Una tarde, Celia entró en la cocina con una camiseta de casa, los ojos rojos.
Mamá, ¿por qué él actúa así? preguntó, sentándose.
¿Qué dices, cariño?
Promete y no cumple.
Suspiré.
La gente es distinta, Celia. Papá no lo hace por maldad, simplemente no sabe planificar.
Dijo que es por tu culpa soltó Celia de golpe.
Me quedé con la taza en la mano.
¿Qué?
En el teléfono dijo: Tu madre siempre mezcla los planes, te prepara y no puedo quedar con él.
Puse la taza sobre la mesa lentamente.
Miré a Celia a los ojos.
¿Alguna vez te impedí ver a papá? pregunté.
No.
¿Hablé mal de él?
Negó con la cabeza.
Entonces decide tú: ¿a quién creer, a los hechos o a las palabras?
La historia de la nueva tía se alargaba ya medio año. Celía, tras pasar un fin de semana con papá, contó:
Papá vive con la tía Olga. Es guapa, he visto fotos, tienen un gato.
Yo solo asentí. Vive y ya. Pero Celía quería conocerla.
Mamá, quiero ser su amiga. Papá dice que es buena.
Llamé a Pedro.
Pedro, Celía sabe de tu novia. Quiere conocerla. ¿Qué opinas?
Hubo silencio.
No sé, quizá sea pronto. No estoy seguro. Hablamos después.
Después se alargó un mes. A veces quería presentarla, a veces se echaba atrás.
Ella quiere mucho conocer a Celía insistió una semana antes. ¿Vamos a un parque o a una pizzería?
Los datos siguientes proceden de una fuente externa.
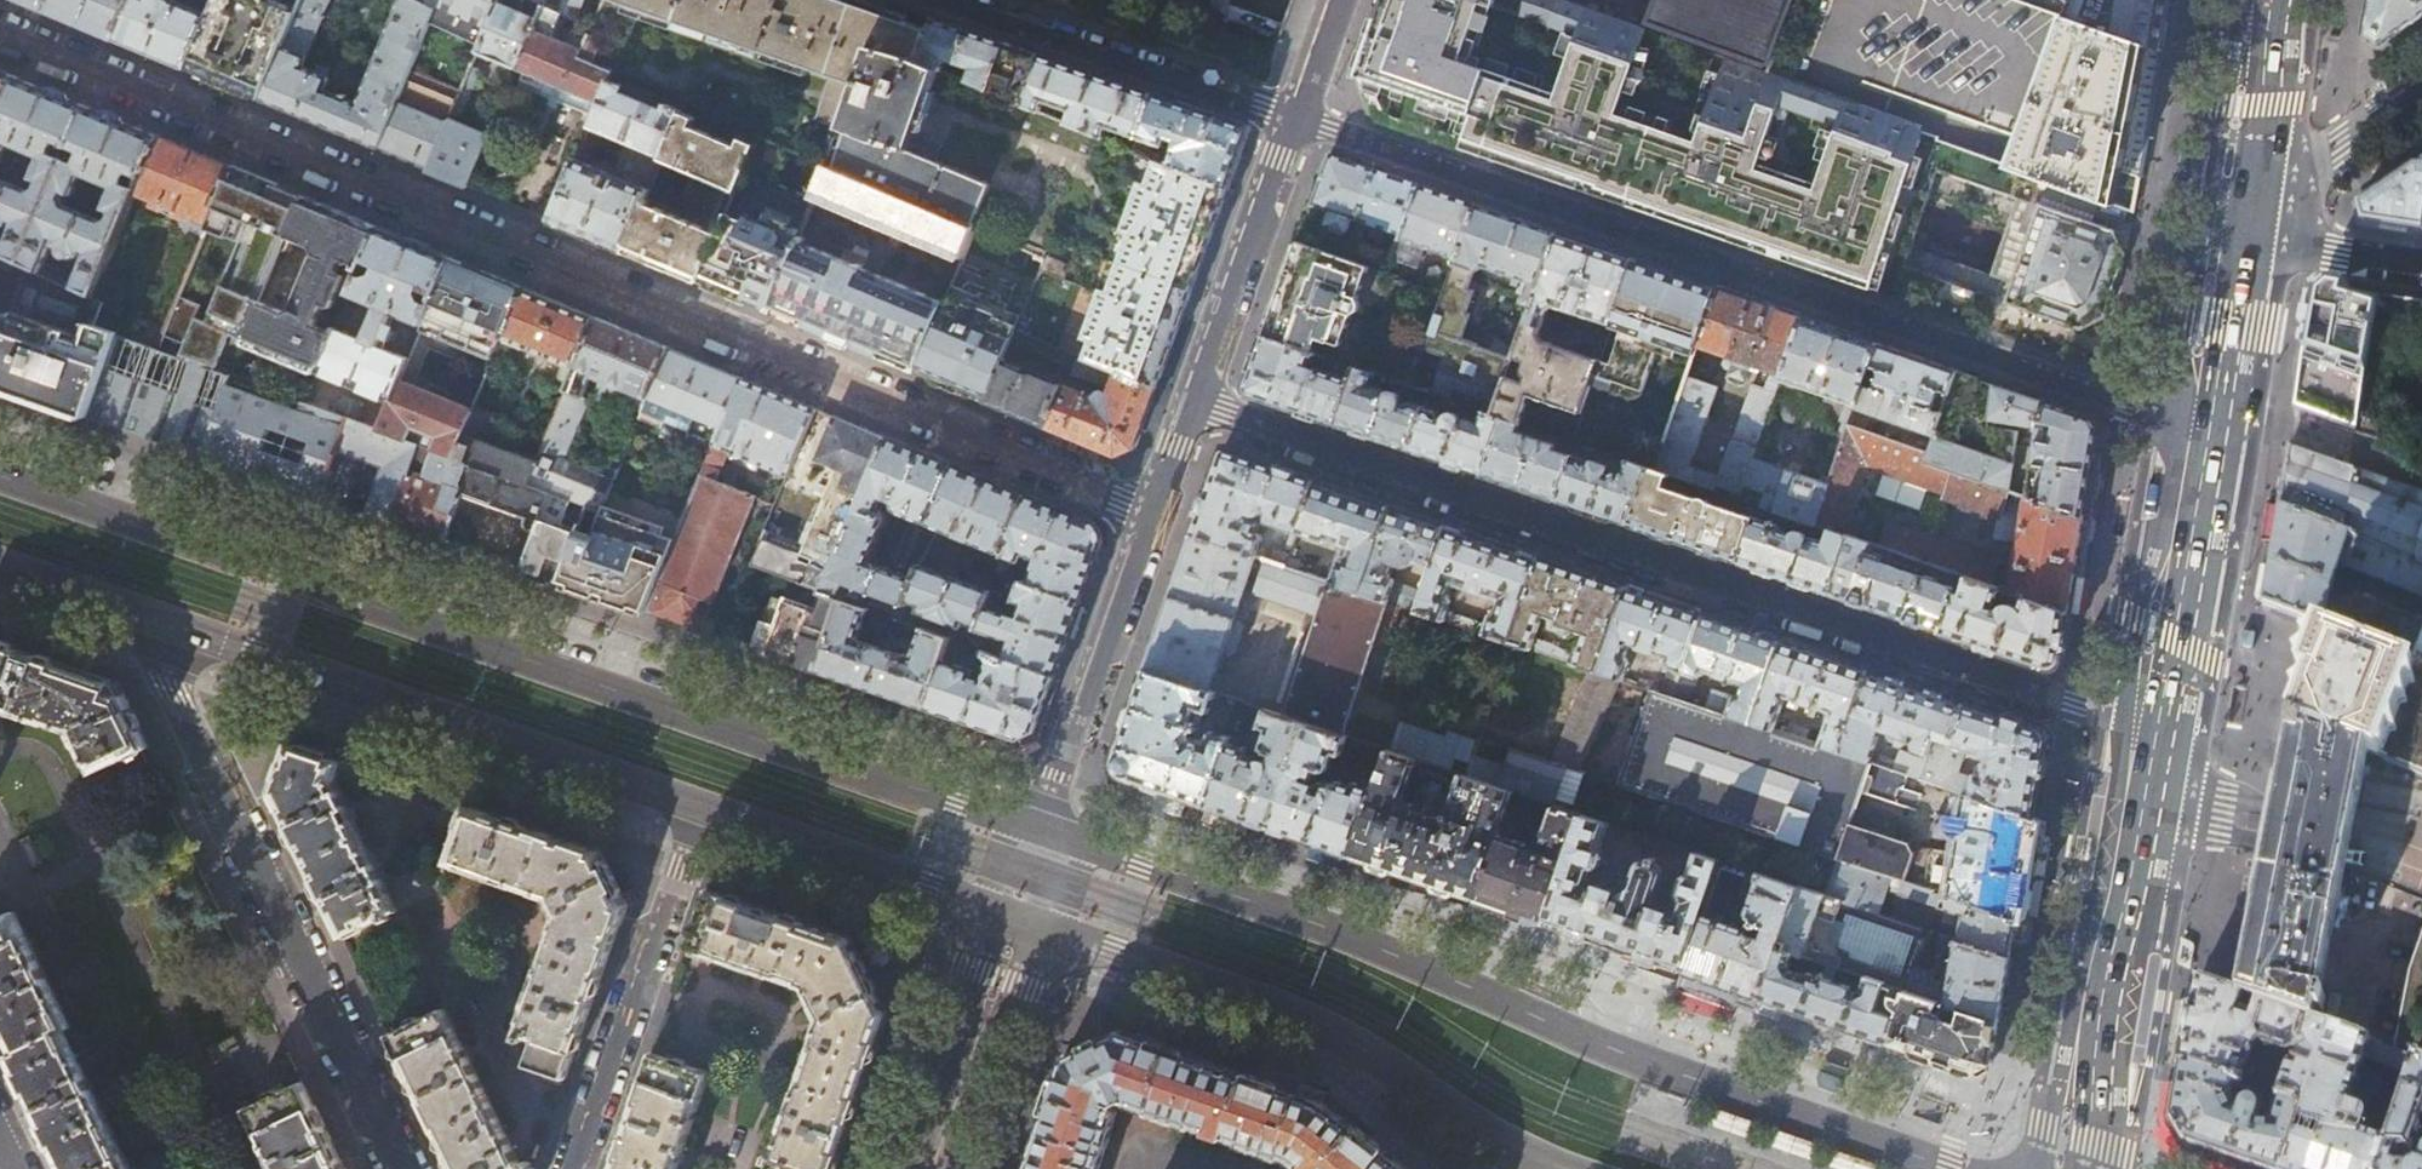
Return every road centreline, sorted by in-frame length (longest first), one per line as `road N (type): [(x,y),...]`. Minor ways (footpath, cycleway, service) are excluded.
road 1 (residential): [(0,28),(1157,515)]
road 2 (primary): [(1014,819),(0,469)]
road 3 (residential): [(2144,722),(1195,403)]
road 4 (residential): [(1298,115),(2128,405),(2198,417)]
road 5 (primary): [(1952,1168),(1642,1060),(1338,930),(1074,838)]
road 6 (residential): [(147,616),(175,690),(401,1168)]
road 7 (primary): [(1008,916),(1307,1021),(1380,1059),(1541,1168)]
road 8 (primary): [(147,616),(704,809)]
road 9 (primary): [(2089,1168),(2085,1079),(2144,722)]
road 10 (residential): [(575,1168),(704,809)]
road 11 (residential): [(1074,838),(1057,789),(1157,515)]
road 12 (residential): [(1284,109),(966,0)]
road 13 (primary): [(704,809),(1008,916)]
road 14 (primary): [(2144,722),(2198,417)]
road 15 (residential): [(1195,403),(1298,115)]
road 16 (tertiary): [(1008,916),(924,1168)]
road 17 (residential): [(2235,203),(2341,146),(2421,90)]
road 18 (primary): [(2235,203),(2270,0)]
road 19 (residential): [(2229,238),(2421,265)]
road 20 (primary): [(2198,417),(2229,238)]
road 21 (primary): [(0,565),(147,616)]
road 22 (tertiary): [(1008,916),(1065,916),(1082,861),(1074,838)]
road 23 (residential): [(1298,115),(1342,0)]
Acepté. De acuerdo. Y otra vez canceló.
Salí al balcón con el móvil para hablar sin testigos. Pedro contestó despacio, con voz irritada, mientras de fondo se escuchaba música.
¿Qué quieres? preguntó.
¿Ocupado? replicó Celía acabas de decirle a nuestra hija que tienes mucho trabajo, pero escucho música. ¿Estás en un bar?
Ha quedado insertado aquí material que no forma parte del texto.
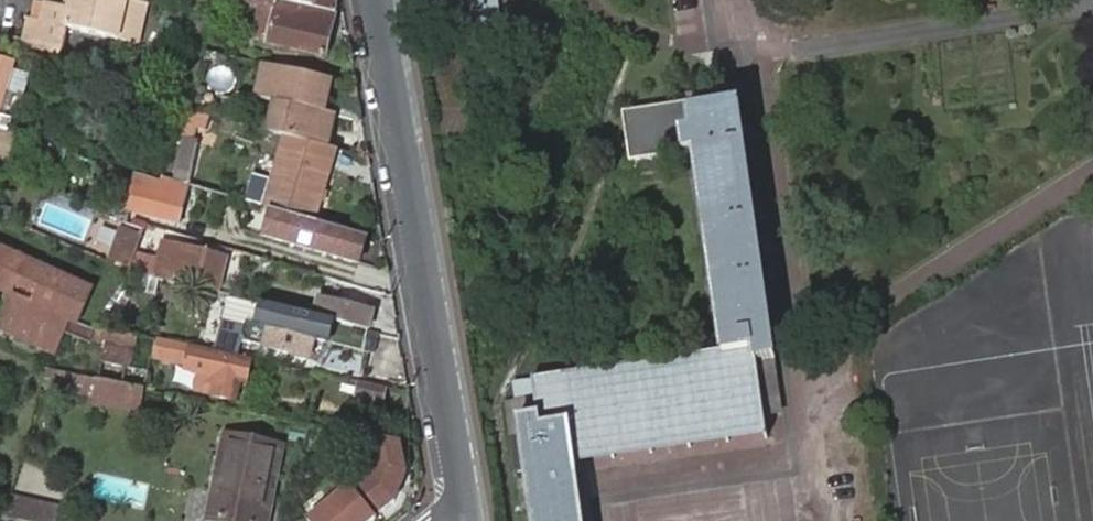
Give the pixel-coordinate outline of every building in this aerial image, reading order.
[(62,10),(49,7),(44,26),(33,22),(26,45),(65,56),(72,32),(136,49),(147,7),(120,0),(76,0),(72,13),(62,10)] [(62,10),(72,13),(76,0),(65,0),(62,10)] [(335,15),(273,0),(235,0),(263,8),(255,42),(325,59),(335,15)] [(335,15),(334,0),(273,0),(335,15)] [(493,94),(517,91),(502,0),(479,0),(493,94)] [(16,41),(13,49),(63,63),(65,56),(26,45),(16,41)] [(17,71),(0,65),(0,119),(17,71)] [(321,113),(328,84),(263,67),(254,99),(275,104),(274,109),(281,111),(275,137),(285,139),(317,147),(321,130),(329,133),(333,116),(321,113)] [(682,101),(723,96),(724,105),(736,103),(733,86),(681,93),(682,101)] [(772,357),(736,103),(724,105),(723,96),(682,101),(619,110),(625,160),(690,150),(698,149),(727,351),(752,347),(754,359),(772,357)] [(274,109),(268,135),(275,137),(281,111),(274,109)] [(189,111),(185,135),(209,139),(213,115),(189,111)] [(8,135),(10,128),(0,124),(0,132),(8,135)] [(317,147),(325,150),(329,133),(321,130),(317,147)] [(271,214),(312,225),(334,151),(325,150),(317,147),(285,139),(262,211),(271,214)] [(194,144),(178,141),(169,183),(185,186),(194,144)] [(727,351),(698,149),(690,150),(718,352),(727,351)] [(160,184),(158,188),(136,182),(127,214),(178,227),(187,191),(160,184)] [(356,248),(359,238),(312,225),(271,214),(264,241),(357,266),(362,249),(356,248)] [(113,268),(130,274),(132,271),(142,244),(124,237),(113,268)] [(129,279),(217,299),(224,262),(174,249),(167,278),(132,271),(130,274),(129,279)] [(80,325),(95,292),(32,264),(23,255),(12,256),(0,251),(0,290),(17,297),(80,325)] [(90,346),(91,344),(96,332),(80,325),(17,297),(2,330),(56,354),(65,335),(90,346)] [(281,314),(316,321),(320,306),(286,297),(281,314)] [(358,354),(363,332),(316,321),(281,314),(252,307),(243,348),(308,361),(312,343),(358,354)] [(91,344),(103,347),(104,344),(131,350),(134,337),(97,329),(96,332),(91,344)] [(249,361),(159,342),(155,360),(187,366),(186,372),(198,374),(194,392),(233,400),(238,383),(244,384),(249,361)] [(95,381),(144,391),(148,371),(127,366),(131,350),(104,344),(103,347),(95,381)] [(765,439),(762,418),(754,359),(752,347),(727,351),(718,352),(557,374),(570,465),(765,439)] [(780,415),(772,357),(754,359),(762,418),(780,415)] [(570,465),(557,374),(527,378),(530,393),(497,404),(507,476),(519,475),(525,520),(577,520),(570,465)] [(139,415),(144,391),(95,381),(90,405),(139,415)] [(384,406),(387,388),(359,383),(355,400),(384,406)] [(274,447),(229,437),(216,494),(210,493),(204,520),(208,520),(265,520),(269,506),(261,504),(274,447)] [(367,475),(354,488),(378,514),(392,501),(403,474),(397,443),(370,438),(370,465),(367,475)] [(281,449),(274,447),(261,504),(269,506),(281,449)] [(21,520),(56,520),(58,512),(50,509),(52,502),(12,492),(5,517),(21,520)] [(317,520),(370,520),(374,518),(349,492),(317,520)]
En una reunión replicó él con brusquedad. ¿Tengo derecho a relajarme?
Sí, pero no mientas a la niña. No le digas que es culpa mía que la cita se haya estropeado.
¿Y quién tiene la culpa? replicó él, exaltado. Tú siempre metes mano, controlas todo: a qué hora la recoges, a qué hora la llevas. Me asfixias.
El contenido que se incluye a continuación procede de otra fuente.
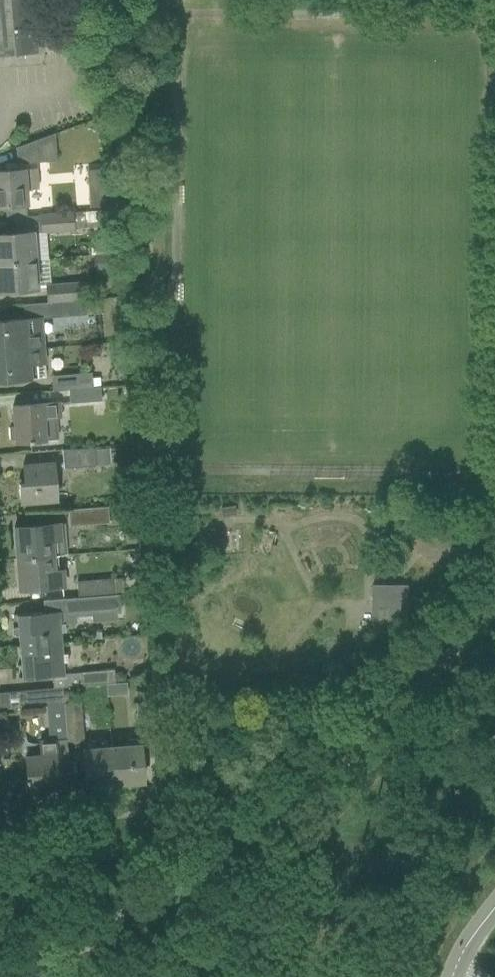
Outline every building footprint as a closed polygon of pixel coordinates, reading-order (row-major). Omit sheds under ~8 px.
[(37,53),(35,30),(33,30),(31,0),(0,0),(0,56),(37,53)] [(16,147),(18,164),(57,160),(55,133),(16,147)] [(37,168),(0,171),(0,206),(5,206),(6,218),(27,217),(25,190),(39,189),(37,168)] [(110,193),(89,195),(90,207),(111,206),(110,193)] [(72,212),(41,215),(42,231),(42,232),(45,232),(73,229),(93,228),(112,226),(113,226),(111,209),(72,212)] [(33,232),(0,235),(0,263),(35,260),(33,232)] [(0,263),(0,291),(37,288),(35,260),(0,263)] [(69,299),(79,298),(78,281),(47,284),(48,301),(69,299)] [(79,298),(69,299),(70,315),(87,314),(85,298),(79,299),(79,298)] [(39,348),(38,334),(42,333),(41,318),(0,321),(0,351),(39,348)] [(0,351),(0,381),(30,379),(30,378),(45,377),(43,348),(39,348),(0,351)] [(69,389),(93,387),(92,372),(51,375),(53,391),(69,389)] [(100,386),(93,387),(69,389),(70,403),(101,400),(100,386)] [(13,407),(14,426),(8,428),(9,439),(15,440),(15,442),(44,440),(58,440),(56,417),(60,417),(59,403),(13,407)] [(108,448),(95,449),(95,448),(62,451),(64,469),(109,465),(108,448)] [(56,499),(53,463),(22,465),(24,484),(19,484),(20,502),(56,499)] [(108,506),(68,510),(69,526),(109,523),(108,506)] [(61,537),(60,524),(14,527),(17,558),(53,555),(66,554),(65,536),(61,537)] [(54,572),(53,555),(17,558),(19,589),(64,586),(63,571),(54,572)] [(76,581),(77,597),(117,594),(122,594),(121,578),(76,581)] [(373,584),(373,630),(409,630),(409,585),(373,584)] [(45,612),(17,615),(19,647),(62,643),(60,624),(76,622),(75,616),(118,612),(117,594),(77,597),(44,600),(45,612)] [(64,674),(62,643),(19,647),(22,679),(52,676),(53,688),(62,687),(116,683),(114,669),(64,674)] [(120,672),(115,673),(116,682),(125,681),(125,676),(120,672)] [(62,687),(53,688),(21,691),(22,707),(64,704),(62,687)] [(139,735),(155,733),(152,702),(136,703),(139,735)] [(83,740),(81,708),(80,704),(64,705),(67,742),(83,740)] [(58,788),(55,740),(40,741),(41,755),(26,756),(29,790),(58,788)] [(140,745),(112,747),(115,783),(143,781),(140,745)] [(112,747),(83,749),(86,786),(115,783),(112,747)]
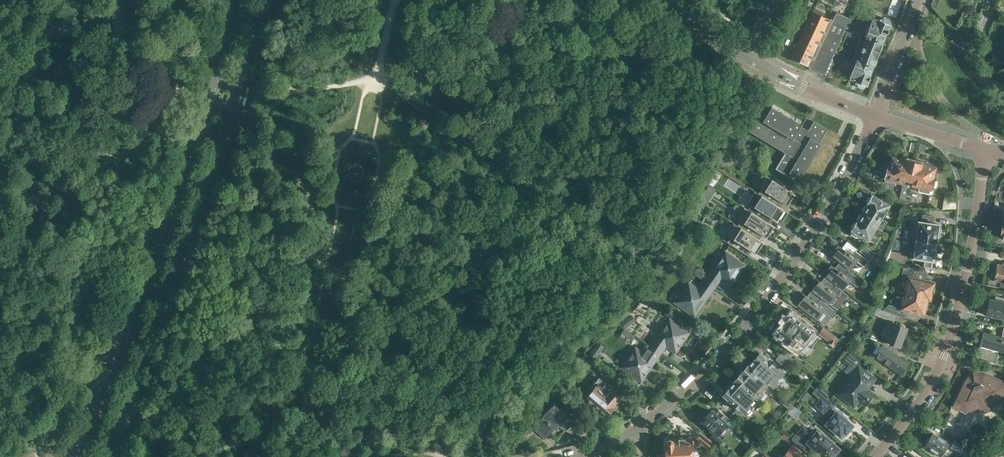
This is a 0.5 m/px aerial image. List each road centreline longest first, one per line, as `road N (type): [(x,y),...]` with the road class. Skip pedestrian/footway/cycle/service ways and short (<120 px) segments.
road 1 (primary): [(242,0),(165,236),(75,456)]
road 2 (primary): [(106,456),(152,348),(265,0)]
road 3 (residential): [(641,426),(714,362),(788,269),(877,114)]
road 4 (residential): [(874,456),(917,406),(945,356),(987,150)]
road 5 (residential): [(877,114),(747,56)]
road 6 (residential): [(918,0),(877,114)]

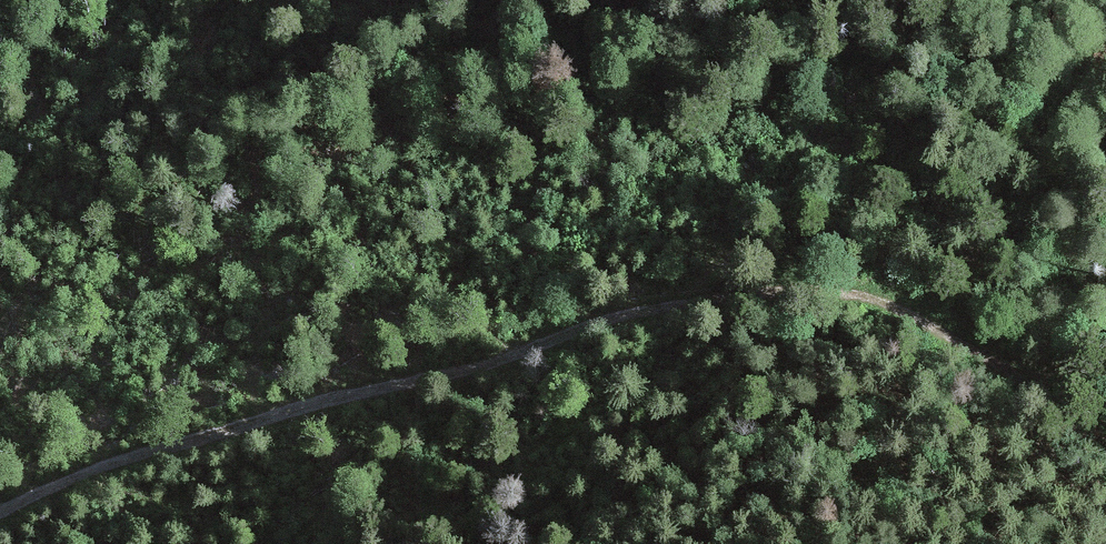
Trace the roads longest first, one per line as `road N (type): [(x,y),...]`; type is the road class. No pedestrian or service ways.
road 1 (track): [(0,165),(117,124),(490,81),(825,14),(878,24),(911,52),(1105,261)]
road 2 (track): [(0,517),(128,462),(478,370),(627,319),(802,292),(876,300),(943,328),(1105,457)]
¿Olga tiene miedo a tratarnos porque soy inestable? dije, sarcástica.
No soy inestable replicó, furioso. Hablemos de hechos. Celía estuvo vestida una hora. Llamaste en el último minuto. ¿Soy yo culpable?
¿O será que Olga no quiere conocer a tu hija y tú, Pedro, no puedes admitirlo?
¡No hables así de Olga! gritó. Ella quiere, solo que las circunstancias.
¿Qué circunstancias? le pregunté, ya cansada. ¿Ya es la quinta vez?
Pedro, cansado, colgó.
Esa noche, cuando Celía se quedó dormida, repasé la conversación una y otra vez. Decidí no seguir suavizando los bordes. Le mandé un mensaje:
«Pedro, de ahora en adelante todas las citas se organizarán a través mío, con al menos veinticuatro horas de antelación. Si prometes y cancelas el mismo día, no habrá más encuentros ese mes. No quiero que Celía se vuelva una neurótica. Si quieres presentar a Olga, pon fecha, hora y lugar concreto; si ella no quiere, cerramos el tema. Yo le explicaré a Celía. Basta de después y quizá. Buenas noches».
Recibí su respuesta en el minuto siguiente:
«Me vale nada. Estas citas te sirven más a ti que a mí».
Prohibí que Pedro volviera a ver a Celía sin un acuerdo judicial. Él no presentó demanda; el tiempo y el dinero son un problema, y su actual pareja tampoco quería relacionarse con la hijastra. Celía sufre, pero yo hago todo lo posible para que no se sienta privada.